Szybko zrozumiał że Jisungowi brakowało po prostu trochę uwagi ( a nawet więcej niż Minho myślał że powinno wystarczeć ). Han nie chciał spędzić tego wieczoru ani minuty na gniewaniu się na starszego, zwłaszcza ze ten olał swoje obowiązki i przyleciał wybłagać go o wybaczenie na kolanach. Chciał cieszyć się tym ze Minho nareszcie jest obok. Tak bardzo za nim tęsknił, chciał jedynie aby starszy dostał nauczkę.
- Hmm, zgoda. Wybaczam Ci, hyung. Ale i tak musisz robić pranie, a kebaba poproszę jutro na śniadanie - Minho odetchnął z ulgą, aby zaraz wdrapać się na kanapę i objąć blondyna ramionami. Jisung natychmiast wtulił się w partnera, ciesząc się że może poczuć jego perfumy w nozdrzach. - Tęsknie, Minho. Nawet nie wiesz jak bardzo.
- Cholera, Sungie. Jest mi tak głupio. Postaram się być częściej w domu, kochanie - odsunął się delikatnie, dłoń ułożył na pucatym policzku swojego chłopca. Nie dowierzał że od prawie trzech lat ten drobny Koreańczyk naprawdę był tylko jego. Rozczulał go tak bardzo, ze żałował za wszystkie smutki które Jisung musiał przez niego ostatnio przechodzić.

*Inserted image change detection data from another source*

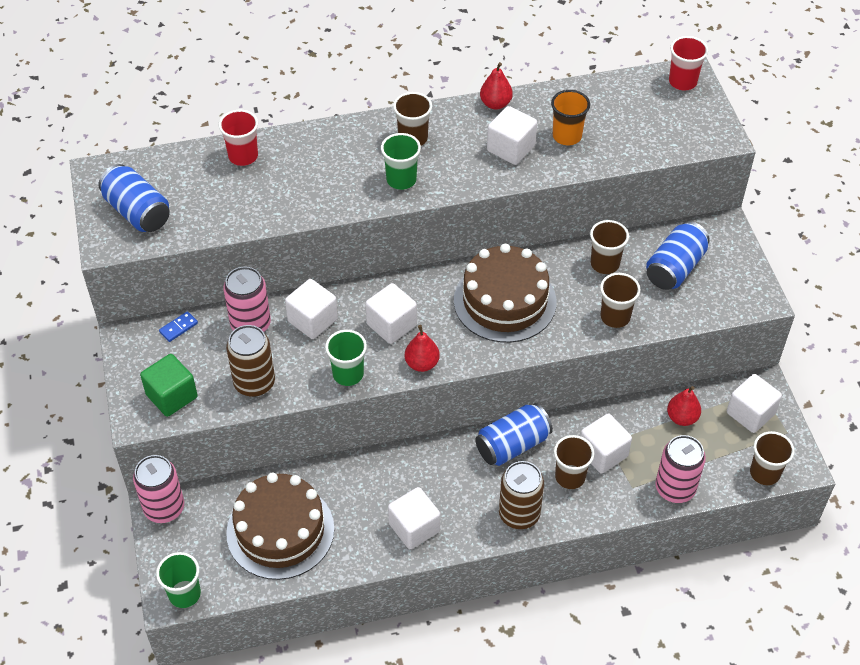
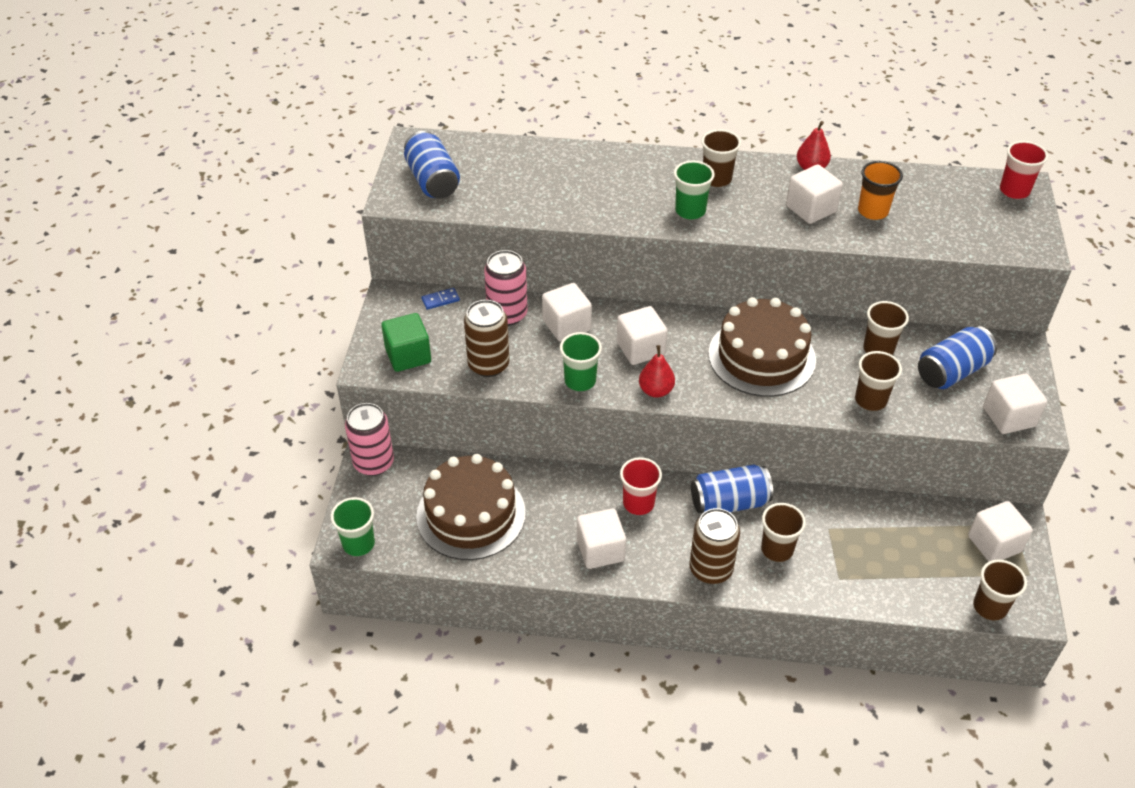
camera: 20 degrees right, 5 degrees down
red cup [219,110,258,166] -> red cup moved to [620,457,662,515]
white cube [580,414,632,473] -> white cube moved to [983,374,1047,434]
pink can [655,435,706,503] -> none
red pear [667,386,701,426] -> none

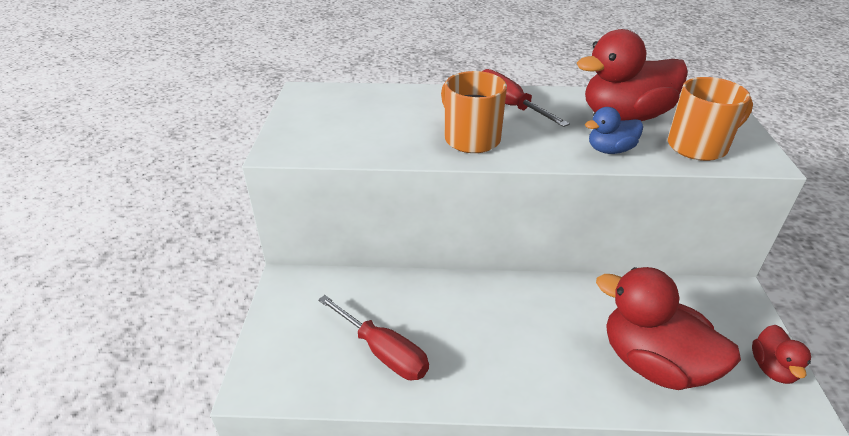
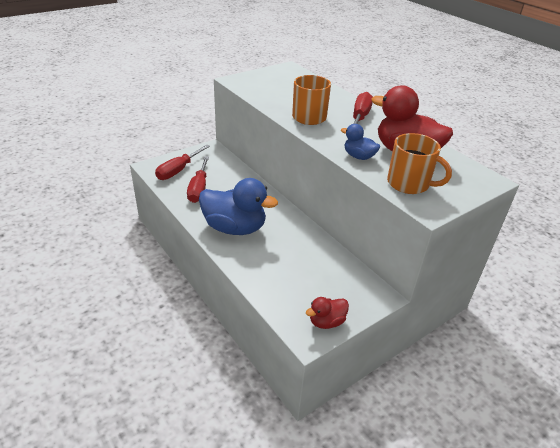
camera: 50 degrees right, 0 degrees up
red duck [596,267,741,390] -> none
none -> red screwdriver [155,145,210,180]
none -> blue duck [199,178,278,235]

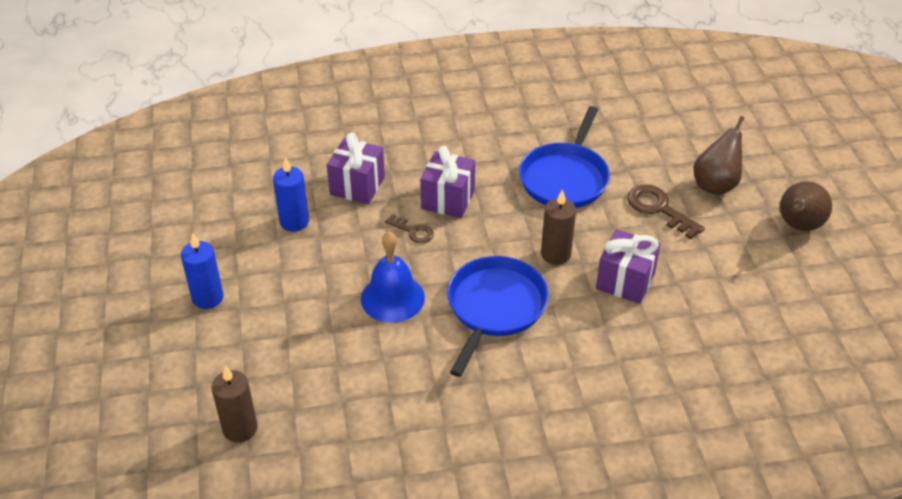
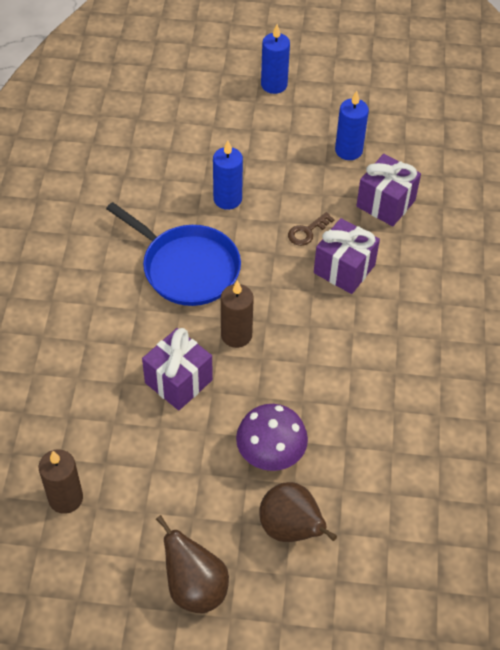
camera: 105 degrees right, 10 degrees up
brown candle [211,365,258,443] -> brown candle moved to [39,449,83,514]
blue bell [361,231,425,323] -> blue candle [213,141,243,210]
blue pan [519,106,610,208] -> none
brown key [627,184,705,239] -> purple mushroom [236,404,308,471]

- Najważniejsze ze teraz jesteś tu ze mną. Kocham Cię, czy ty mnie tez? - blondyn wyszeptał te dwa zdania wprost do ucha starszego, wywołując u niego delikatne dreszcze. Poza swoją obecnością, radosnymi głosami, usmiechami i ciepłem, tęsknili za swoimi ciałami jak nigdy wcześniej. Muszą poczuć się nawzajem, aby wypełnić pustkę, Czuli to oboje.
- Kocham Cię, Sungie.
- Pokaż mi - zalecił blondyn układając się na kolanach tancerza, który pokierował swoje ręce wokół wąskiej talii młodszego. Ten przyciagnął go do leniwego pocałunku, rozpalając w ich obydwu żar.
Ciepło pojawiło się w jego sercu ponownie; tak jak szeroki uśmiech na twarzy Minho. Tego wieczoru ich ciała nie oddaliły się od siebie nawet na moment, raniącą ciszę zastąpiły ciche jęki oraz westchnienia, a smutek zmienił się w radość.